For those who might be inclined to believe that "we do that all the time," in the now-infamous words of soon-to-be-under-the-bus Mulvaney, and for the 46 percent of Americans who told New York Times pollsters that this is more or less what they expect of government officials anyway, it is worth a reminder that even by the incredibly lax standards of a city overrun by lobbyists, grifters and rent-seekers, Trump and Giuliani's Ukraine plot was both illegal in a legal sense and totally insane as a foreign policy. It was illegal because it violated the Federal Election Campaign Act's prohibition on soliciting a thing of value (dirt on Biden and the Democrats) from a foreign national, and it would be so even if Hunter Biden spent 2015 stuffing his pants with laundered Ukrainian cash, which he did not.
In less dry terms, the nonsense investigations that Trump's henchmen sought from Zelensky would have immediately destroyed Joe Biden's campaign and led to endless, negative speculation about the DNC, all based on a pile of b.s. so high it would eclipse Trump Tower. It is an incredible abuse of power, the act of a madman drunk on his power and operating with the not-unreasonable belief that his impunity is total and timeless, a crook who surrounds himself with other crooks who are too dumb to get away with their crimes.

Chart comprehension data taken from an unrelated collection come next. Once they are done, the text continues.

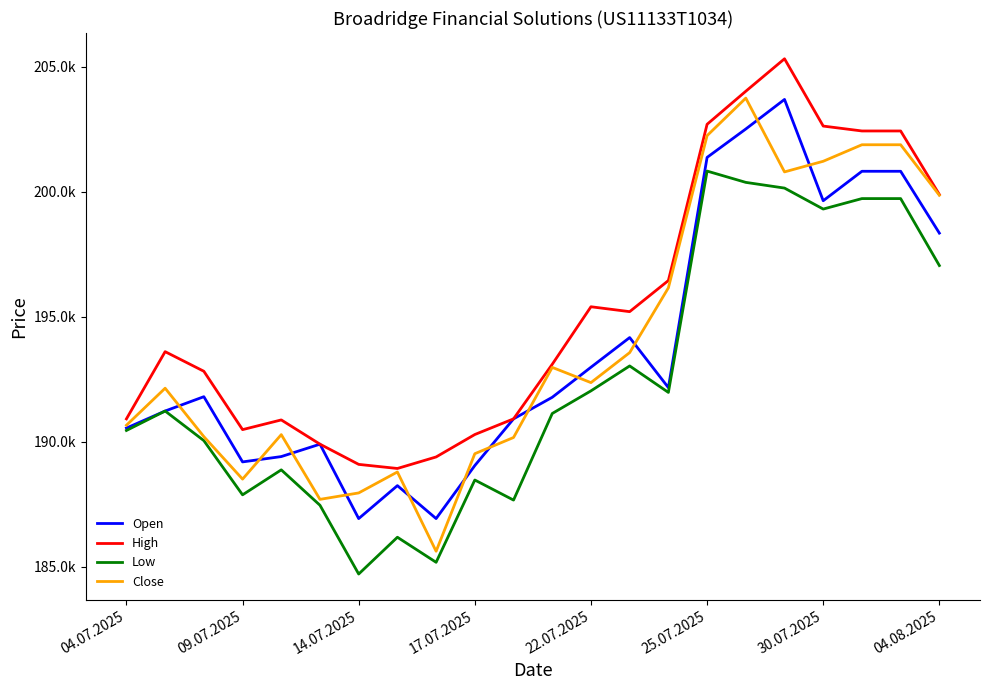

Is this an area chart (filled region under the line)?

No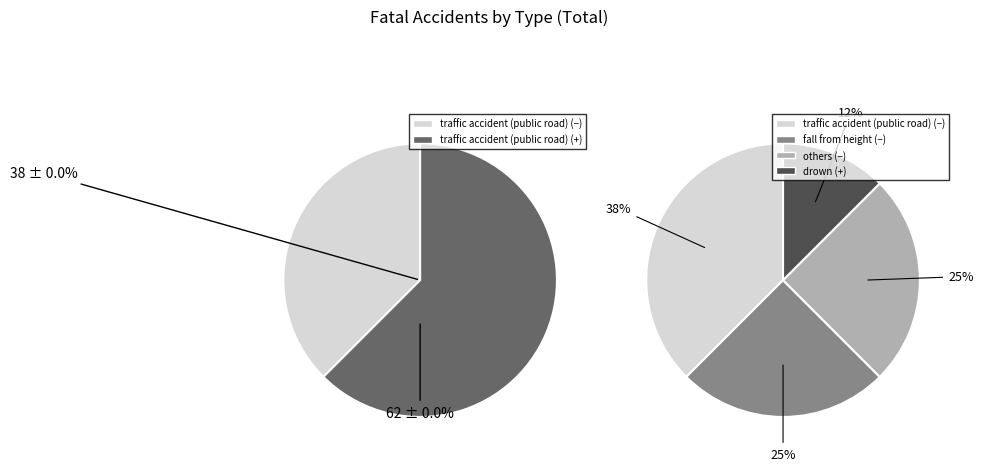

Is traffic accident (public road) the majority of the pie?

No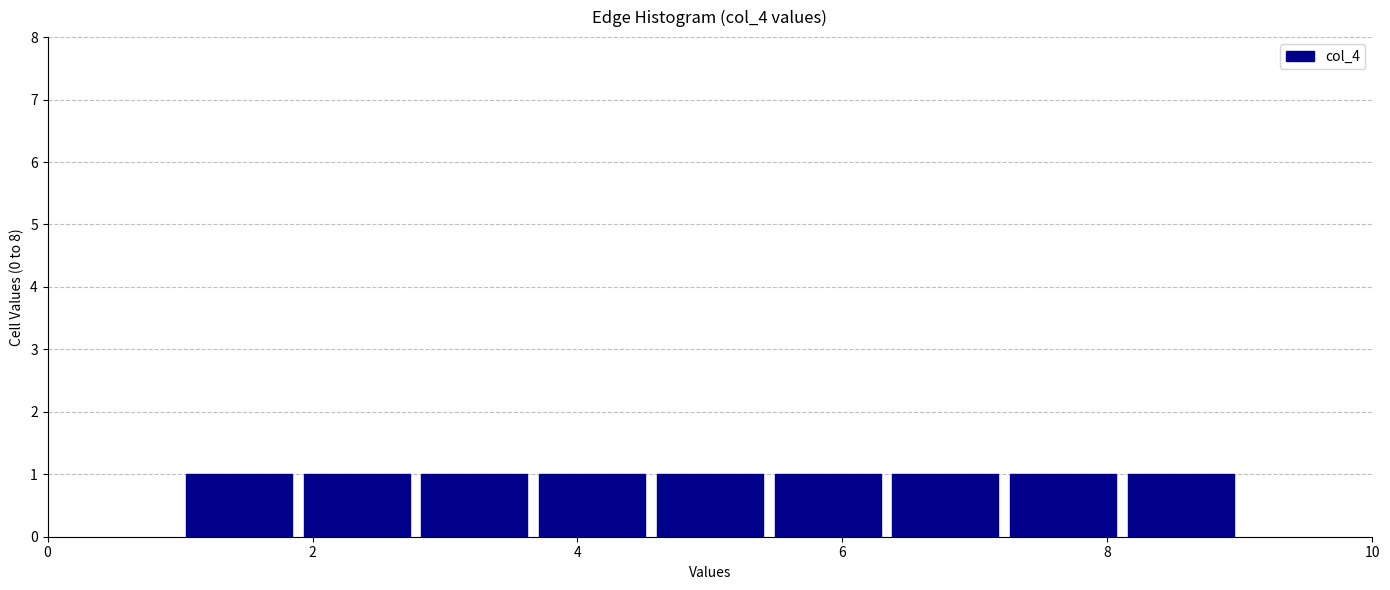

Reading left to right, list every bar in this chart as the range it spans on the x-axis followed by its height. Neither the bar edges nor the heights are printed on the chart, so give them approximately, as read against the axes.

1.0 to 1.8: 1
1.8 to 2.8: 1
2.8 to 3.6: 1
3.6 to 4.6: 1
4.6 to 5.4: 1
5.4 to 6.4: 1
6.4 to 7.2: 1
7.2 to 8.2: 1
8.2 to 9.0: 1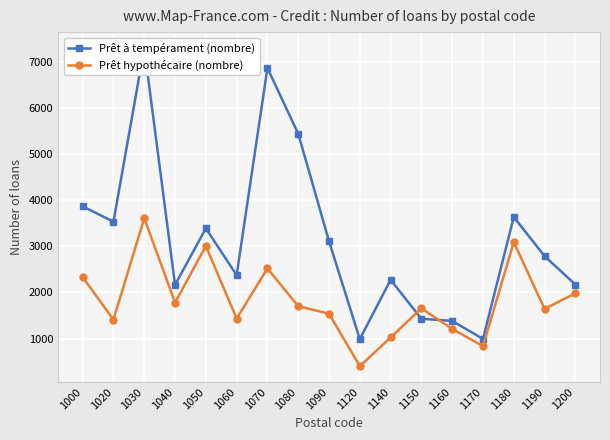

At which category does the chart reach its minimum across all series?

1120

And whether you think the U.S. should put two divisions on the Ukraine-Russia border or leave the place to Russia's untender mercy, we should be able to agree at least that our foreign policy decisions should be based on some informed calculation of our security needs, rather than the election designs of a would-be-dictator. The president simply does not care about America's interests, or Ukraine's, or ours. He's willing to commit broad-daylight crimes to save his skin next year, and he'll throw anyone to the wolves if they don't serve that naked desire.
Taylor's testimony sets the stage for more fireworks — Sondland will have to come back to testify again, and it is now pretty clear that everyone from Pompeo to Vice President Mike Pence was aware of this illegal scheme. There will be months of "what did they know and when did they know it" questions. Further revelations are inevitable, and pity the GOP stooges who have to fan out across DC to defend the president against Taylor's allegations.
The bigger picture is this: The president of the United States is a corrupt, oafish criminal willing to twist American foreign policy to benefit his re-election prospects, and willing to brazenly violate the law and abuse the powers of his office to do so. In a sane country with properly functioning political institutions and parties, this maniac would be forced to slink out of the White House tomorrow and hold his arms out for the handcuffs. That he still has, as of today, the support of both his congressional sycophants as well as the enthusiastic admiration of his rank-and-file voters suggests that this country is much more vulnerable to a slow-motion authoritarian takeover than even the most alarmist critics suspected at the outset of this nightmare presidency.
We're all in a very "public box" right now, and there is still only one way out: to impeach this terrible man and remove him from office.